Her results show that in the records prior to 2010, many women’s menstruations aligned with the full or new moon, both individually and at the population level. After 2010, the synchrony almost completely disappeared, although the alignment is still detectable in January, when the Earth is closest to the Sun, and during periods when the Sun and Moon’s gravitational effects align.

Helfrich-Förster acknowledges that this gravitational effect, also identified in other studies with Indigenous people in Argentina or students in Seattle, is difficult to explain. “The moon has a significant gravitational effect on Earth; you see it with the tides, but we don’t know how a human being can feel that effect, and any physicist will tell you that just by climbing a staircase you experience more gravitational changes than the Moon can exert on us,” she says. “Perhaps we can feel something indirect that comes with gravitation, like changes in atmospheric pressure during the lunar cycle, but I can’t provide an answer.”

María de los Ángeles Rol de Lama, director of the Chronobiology and Sleep Laboratory at the University of Murcia, who did not participate in the study, recognizes the research’s value and significance, although “it goes against the scientific consensus that existed until now.” She also points out the difficulty in discerning the effects of lunar cycles in people who are going about their normal lives, and are exposed to a large number of circumstances can influence the menstrual cycle. “To measure this accurately, you would have to put women in a bunker for a month,” she argues.

This has been done in the past, although such experiments are difficult to replicate.

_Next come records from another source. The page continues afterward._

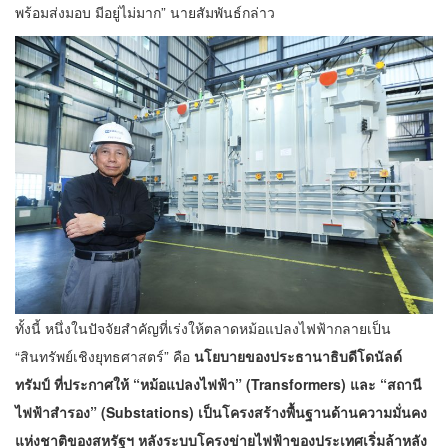
พร้อมส่งมอบ มีอยู่ไม่มาก” นายสัมพันธ์กล่าว
ทั้งนี้ หนึ่งในปัจจัยสำคัญที่เร่งให้ตลาดหม้อแปลงไฟฟ้ากลายเป็น
“สินทรัพย์เชิงยุทธศาสตร์” คือ
นโยบายของประธานาธิบดีโดนัลด์
ทรัมป์ ที่ประกาศให้ “หม้อแปลงไฟฟ้า” (
Transformers) และ “สถานี
ไฟฟ้าสำรอง” (Substations) เป็นโครงสร้างพื้นฐานด้านความมั่นคง
แห่งชาติของสหรัฐฯ
หลังระบบโครงข่ายไฟฟ้าของประเทศเริ่มล้าหลัง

In 1962, Michel Siffre, a 23-year-old French scientist, isolated himself in caves without clocks or natural light for months, and demonstrated that the human body maintains an internal rhythm close to 24 hours but loses synchronization with the solar day — an experiment that revealed the existence of an internal biological clock.

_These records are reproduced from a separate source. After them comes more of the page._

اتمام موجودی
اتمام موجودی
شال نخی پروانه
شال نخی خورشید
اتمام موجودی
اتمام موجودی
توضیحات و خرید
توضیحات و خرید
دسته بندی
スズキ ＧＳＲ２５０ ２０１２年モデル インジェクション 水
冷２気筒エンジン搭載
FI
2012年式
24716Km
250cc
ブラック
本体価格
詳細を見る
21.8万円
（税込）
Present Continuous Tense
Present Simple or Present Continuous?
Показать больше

Claude Gronfier, who last year published an article suggesting an internal clock regulates the menstrual cycle and downplaying the influence of the Moon, considers that the newly published results and other recent similar studies indicate that the relationship between the lunar and menstrual cycles “is not coincidental.” However, regarding the hypothesis that smarphones and LED light are responsible for the loss of synchrony between menstruation and the Moon, he believes that “it would have been useful to be able to test this hypothesis using records of the light to which the participants in this study were exposed, in order to verify that the light intensity of the participants’ environment had actually changed before and after 2010.”

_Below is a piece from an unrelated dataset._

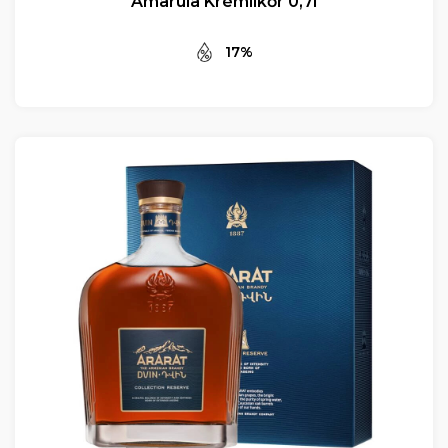
Amarula Krémlikőr 0,7l
17%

“This remains to be seen, as it cannot be ruled out that this weaker association observed over the past 15 years may be partly related to other environmental factors (increased temperatures linked to global warming, CO2, diet, etc.) or individual factors (aging of the study participants, more sleep disorders, etc.),” he concludes, urging caution when interpreting a result “based on a relatively small group of women.”

The mystery of menstrual synchrony with the Moon, like other possible effects of the satellite on human affairs, seems far from resolved. Cycles can lengthen or shorten due to stress, hormonal changes, restrictive diets, or obesity. Additionally, because the average menstrual cycle length is similar to — but not identical with — the lunar cycle, casual coincidences are easily mistaken for true synchrony. Many studies also rely on small samples or inaccurate self-recorded data collected by the women themselves, which further complicates analysis. As a result, just as with studies attempting to determine if women living together synchronize their periods, lunar effects sometimes appear in the data but are intermittent, weak, and difficult to replicate rigorously.